- _Exercise text_
As someone with a long history of using Strumpy’s and Shader Forge I was definitely interested in checking out Unity’s take on the tool. As of now, it’s still in preview, but it’s progressing rapidly and adding features every update. Possibly the biggest gain over and above the private editors is the security of having it be supported by Unity, so things like lighting model changes and version releases aren’t always hanging over your head.
So, how to test it out? Create an entire using only the SGE and scripts. No standard shader, no meshes, no textures to import. Technically I needed one ocean plane mesh, but that may soon be gone as features and fixes arrive.
So, starting with the moon. Pretty basic setup here; Texture (left empty for now) multiplied by a colour and into Albedo. Metal and Smoothness values exposed as sliders for fine adjustment (not bothering with a texture map for them). An interesting point: Ambient Occlusion value is set as 0 (100% occluded) because the moon shouldn’t pick up the sky/horizon/ground ambient the rest of the scene uses. This seems obvious when you think about it, and in reality it would pick up some ambient light from earth, but you can get away with blacking it out in most cases.
The terrain uses a heightmap generated with the SGE. Honestly, I only did something fairly simple with this; remapping the position (x and z in kilometers) into (UV 0-1) and plugging that into a simplenoise node. However, since I wanted to visualize and debug it I set up a camera and a rendertexture lined up above the terrain. Terrain heights cannot be read from a RT, so you’ll need to convert the RT into a Texture2D, which you can do via the script below. Then, that’s read into terraindata.height and the terrain (re)generated.
The clouds functioned much the same way. Particle system emitters can use a mask, but again it required a T2D not a RT, so you can re-use the same function (above) to create that. I was a bit more tricky with the clouds; the big problem with them is they’re usually so high and so large that they abruptly vanish at the far plane while nowhere near the horizon; you’re cutting them off too close to the player. What I do then is change the UV fed into the noise, and add my own distance distortion. Sounds weird, but makes the cloud patterns look further than they really are.
Because of various performance and usability improvements to the Shuriken Particle System since Unity 4 I bit the bullet and did fireworks properly. Each particle is an actual particle, with a trail behind it. I did however move it to a more complex custom shader; using not only blackbody radiation for heat but also spectral emission for the colours of the particles. For example, the colour red in fireworks is usually created with lithium, which has a specific emissive wavelength (colour). Likewise elements like calcium, copper, boron, aluminium, potassium and others have a correct value, and a burn rate that dictates the particle trail length and how it changes (some elements – colours burn off faster than others).
Another trick is using simple quads and layer masks so that the ocean reflection only has to render a single quad, rather than thousands of particles and trail segments every frame.
The big drawback with this is that in the future you’d want an editor to handle this in a reasonable manner; assigning element materials to particle systems, handling burn rates, etc. We’ll see how the VFX Editor (due in 2018.3?) can help with this when it releases!

- _Provided material_
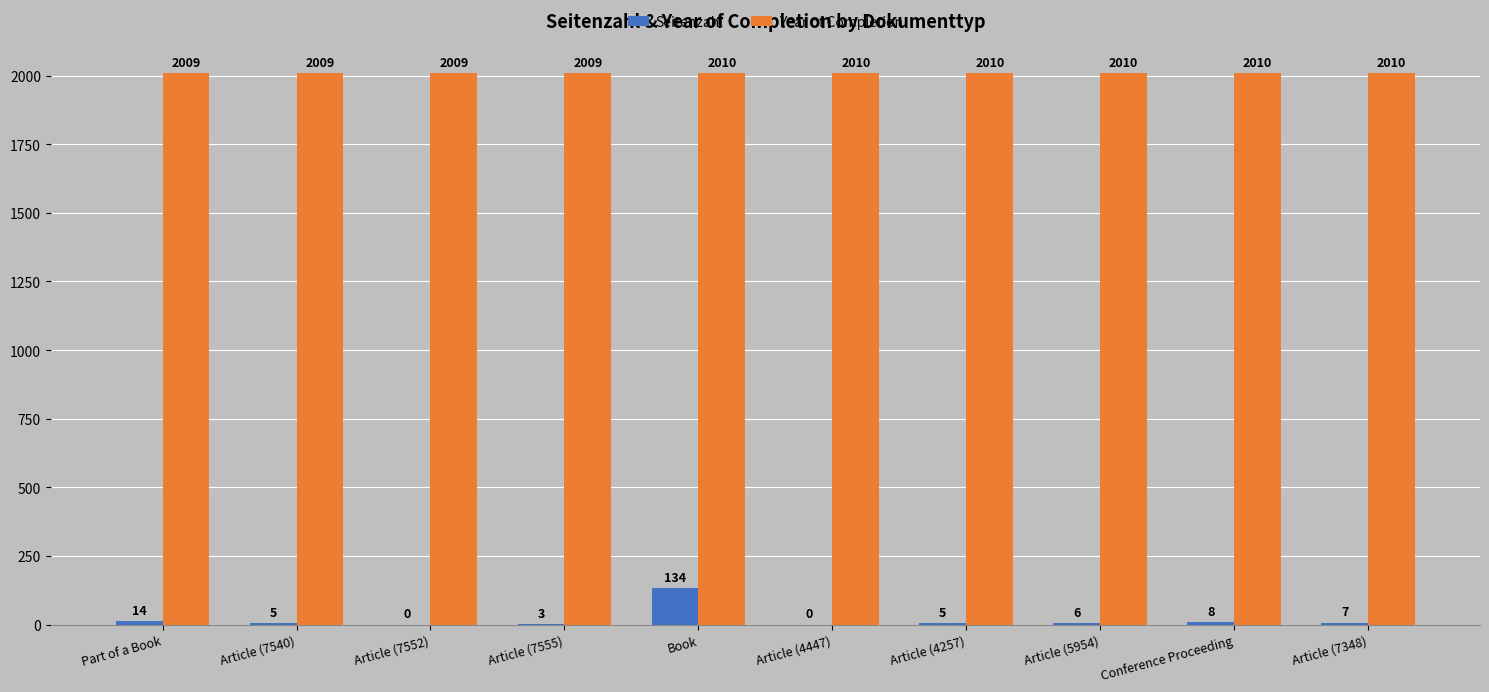

Are the bars grouped side by side (vs. stacked)?

Yes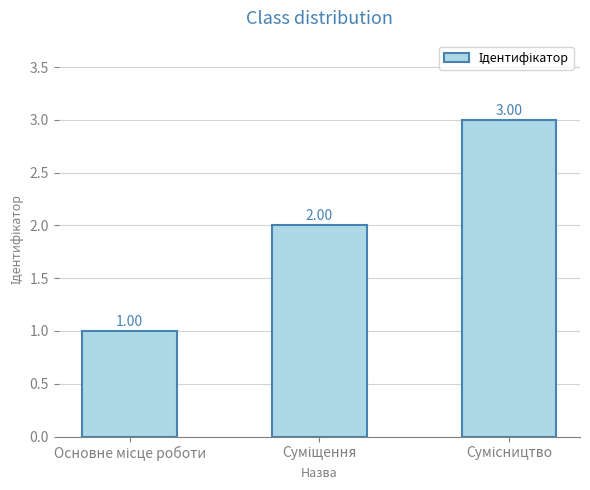

How many values are between 1 and 3?

3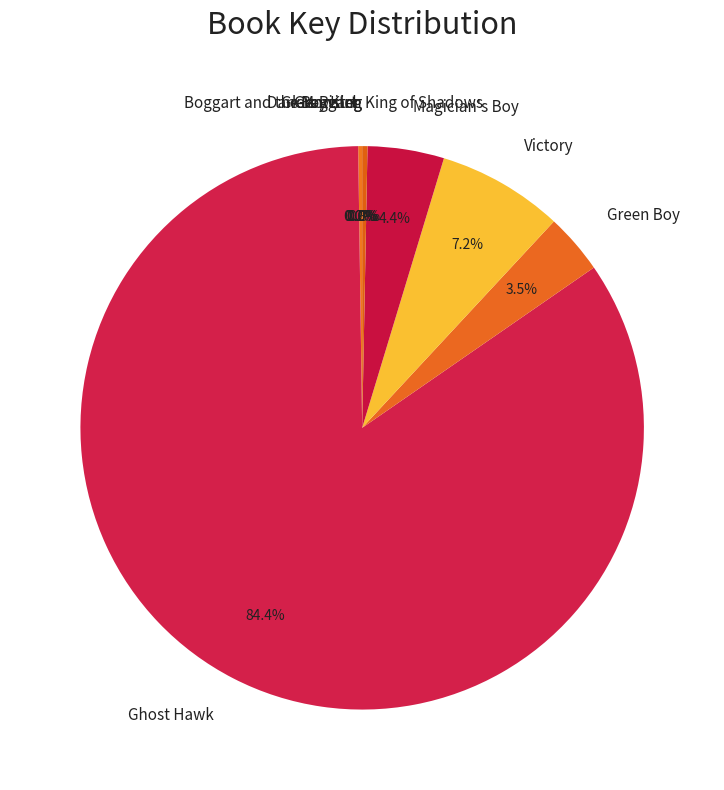

Which category has the biggest portion of the pie?

Ghost Hawk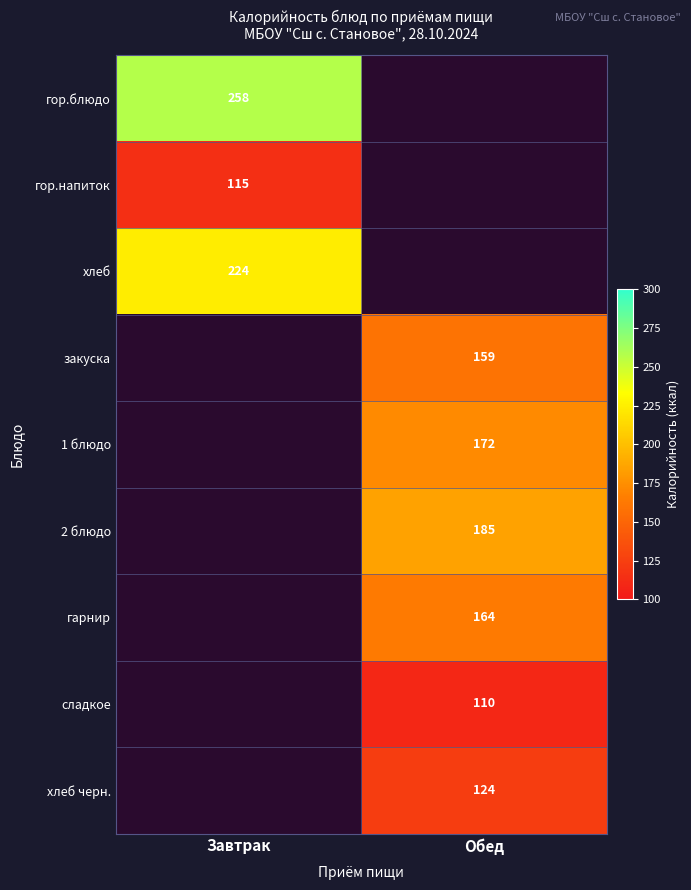

What is the maximum value shown in the chart?

257.5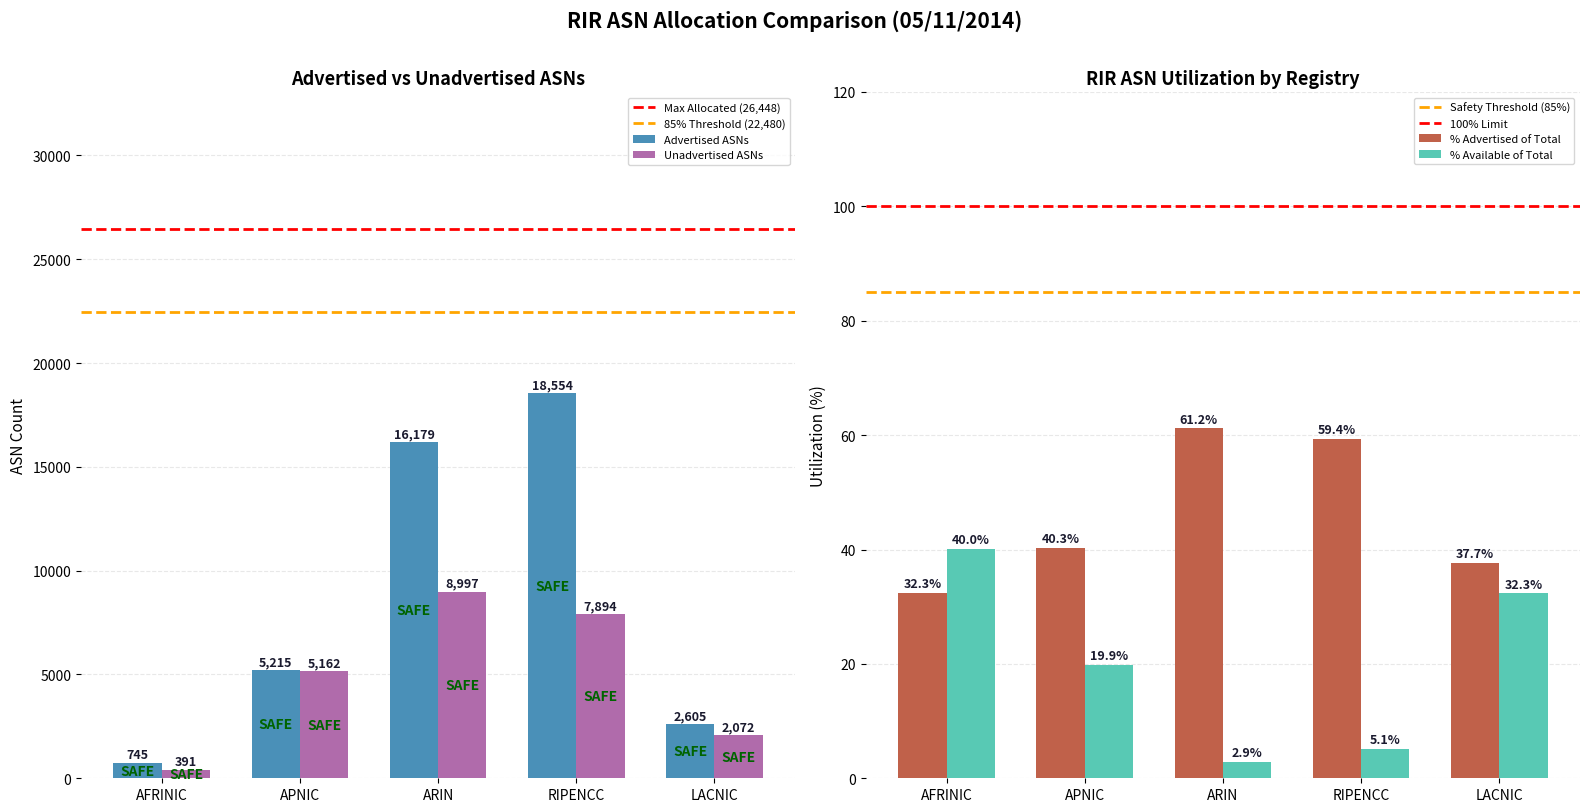

At how many categories does at least one series exceed 10784?

2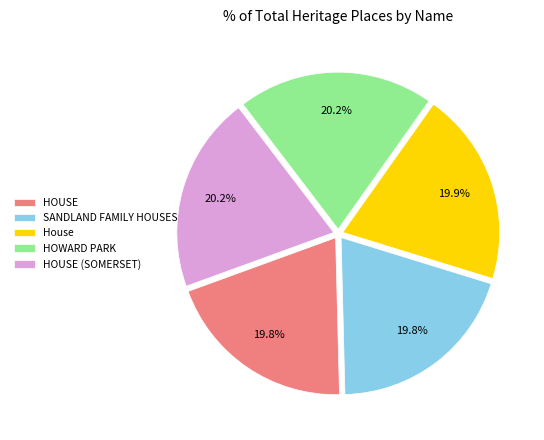

What percentage is the SANDLAND FAMILY HOUSES slice, to the nearest percent?

20%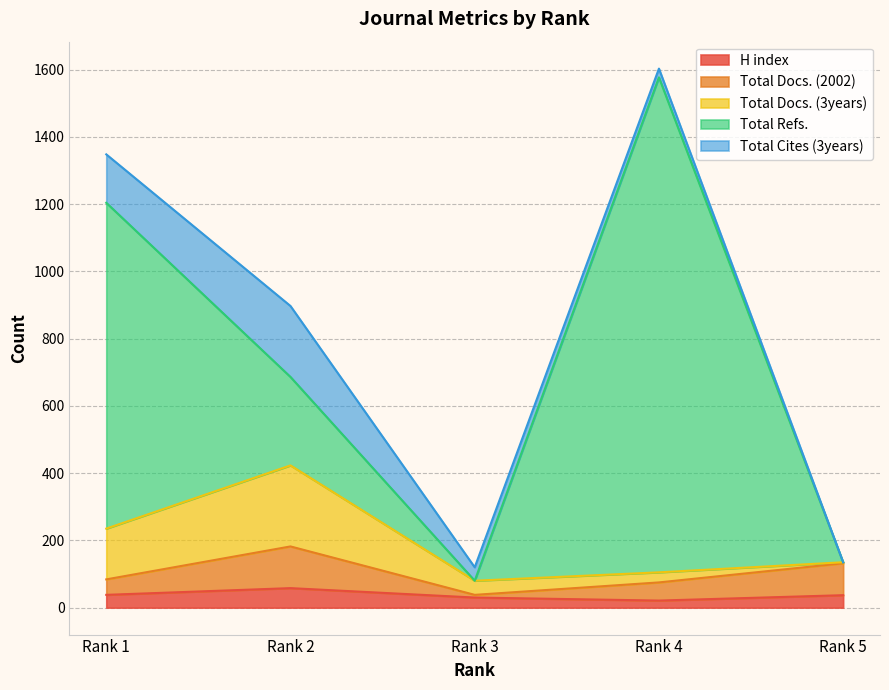

The value of Total Docs. (3years) at Rank 4 is 30. True or false?

True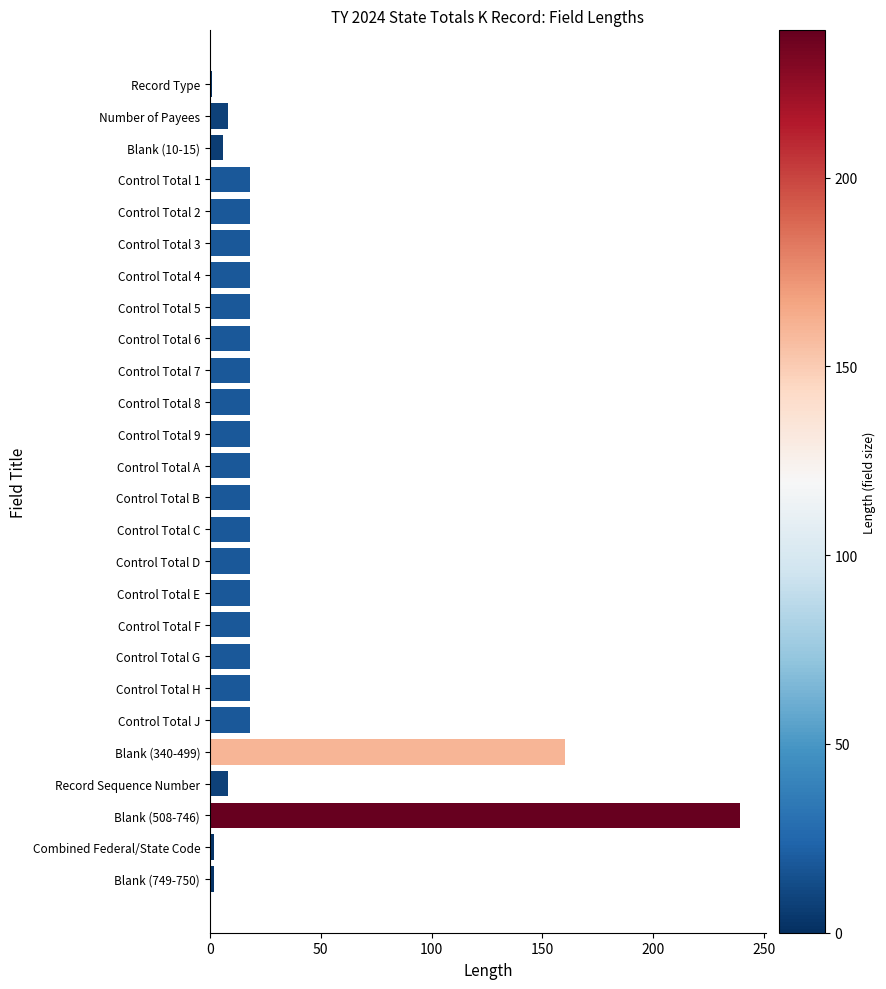

What is the difference between the maximum and minimum values?

238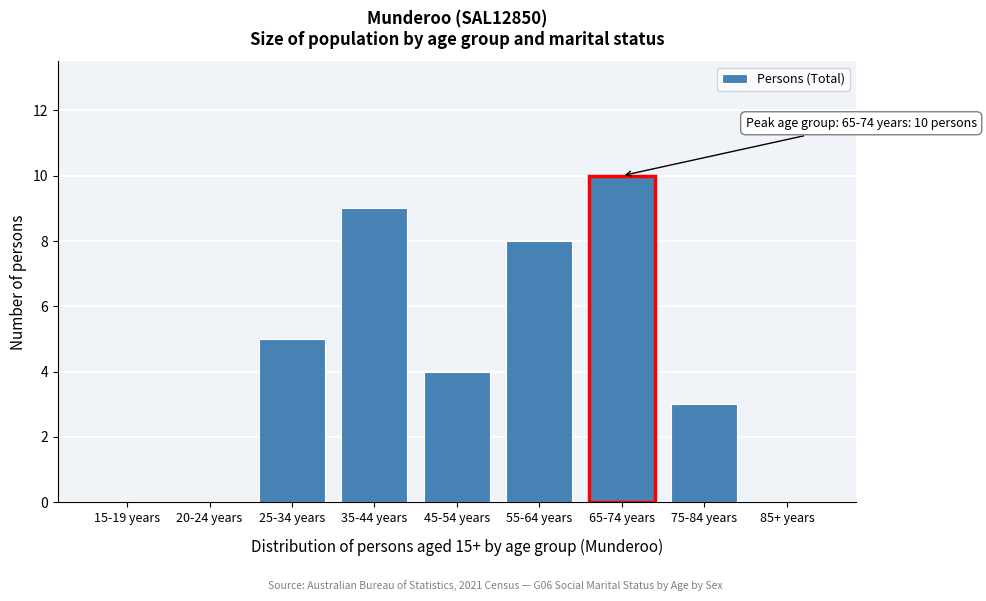

Reading left to right, list all the values displayed in this chart.

15-19 years=0	20-24 years=0	25-34 years=5	35-44 years=9	45-54 years=4	55-64 years=8	65-74 years=10	75-84 years=3	85+ years=0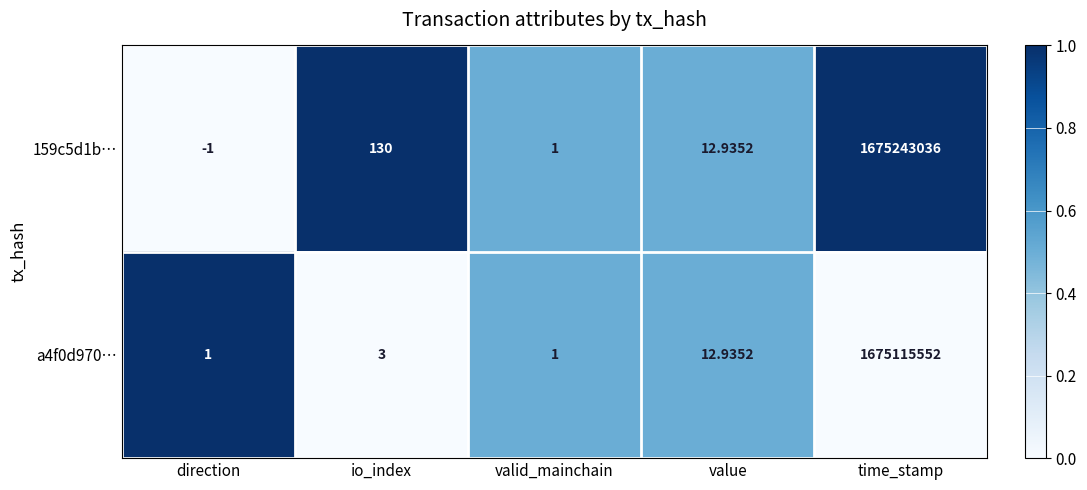

List the series in order of their overall mean, highest first.

159c5d1b…, a4f0d970…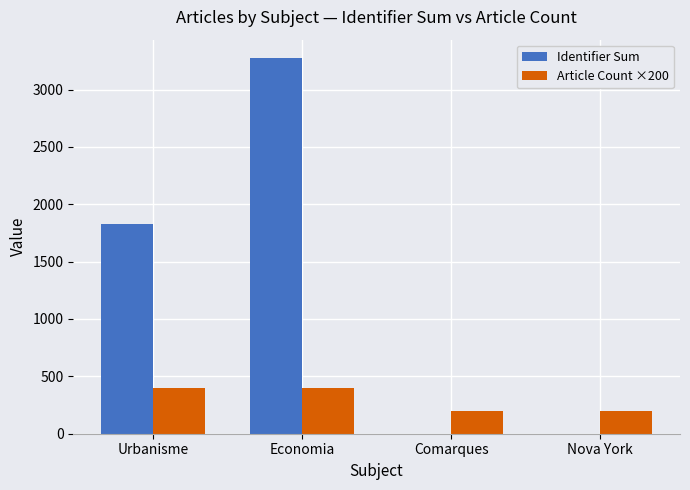

Which series has the widest spread of values?

Identifier Sum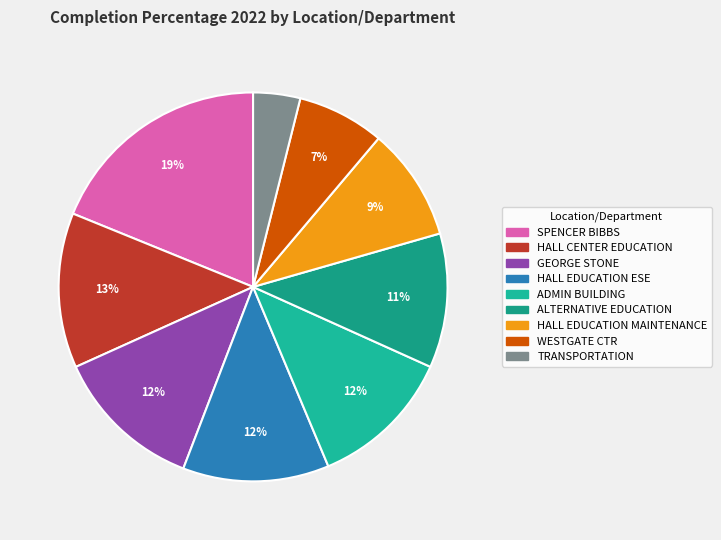

To the nearest percent, what portion does HALL EDUCATION MAINTENANCE represent?

9%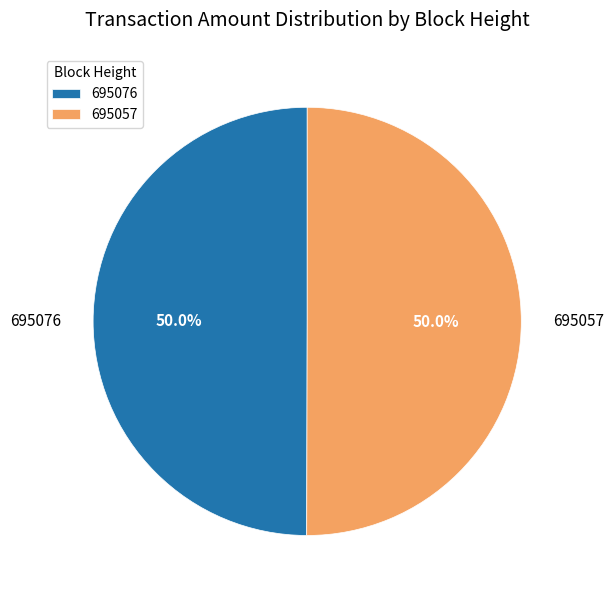

The 695057 slice represents 57% of the pie. True or false?

False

- _Activities_
• A. In the text on Unity's shader editor, translate this sentence into Spanish: "Each particle is an actual particle, with a trail behind it."
• B. Say whether each statement agrees with the text on Unity's shader editor, giving yes or no and quoting the words that decide it: (i) The moon's Ambient Occlusion value is set to 0. (ii) Terrain heights can be read directly from a render texture. (iii) The ocean reflection renders every firework particle and trail segment each frame.

- _Results_
• A. Cada partícula es una partícula real, con una estela detrás.

• B.
(i) Yes: "Ambient Occlusion value is set as 0 (100% occluded)"
(ii) No: "Terrain heights cannot be read from a RT"
(iii) No: "the ocean reflection only has to render a single quad, rather than thousands of particles and trail segments every frame"